Assigned task:
Below are records to write out exactly; drop the pictures when you do.

Material provided:
====
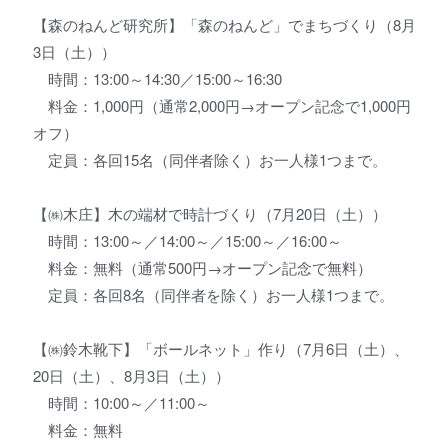
【森のねんど研究所】「森のねんど」でまちづくり（8月
3日（土））
時間：13:00～14:30／15:00～16:30
料金：1,000円（通常2,000円→オープン記念で1,000円
オフ）
定員：各回15名（同伴者除く）お一人様1つまで。
【㈱木庄】木の端材で時計づくり（7月20日（土））
時間：13:00～／14:00～／15:00～／16:00～
料金：無料（通常500円→オープン記念で無料）
定員：各回8名（同伴者を除く）お一人様1つまで。
【㈱鈴木靴下】「ボールネット」作り（7月6日（土）、
20日（土）、8月3日（土））
時間：10:00～／11:00～
料金：無料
====
Task answer:
【森のねんど研究所】「森のねんど」でまちづくり（8月
3日（土））
時間：13:00～14:30／15:00～16:30
料金：1,000円（通常2,000円→オープン記念で1,000円
オフ）
定員：各回15名（同伴者除く）お一人様1つまで。
【㈱木庄】木の端材で時計づくり（7月20日（土））
時間：13:00～／14:00～／15:00～／16:00～
料金：無料（通常500円→オープン記念で無料）
定員：各回8名（同伴者を除く）お一人様1つまで。
【㈱鈴木靴下】「ボールネット」作り（7月6日（土）、
20日（土）、8月3日（土））
時間：10:00～／11:00～
料金：無料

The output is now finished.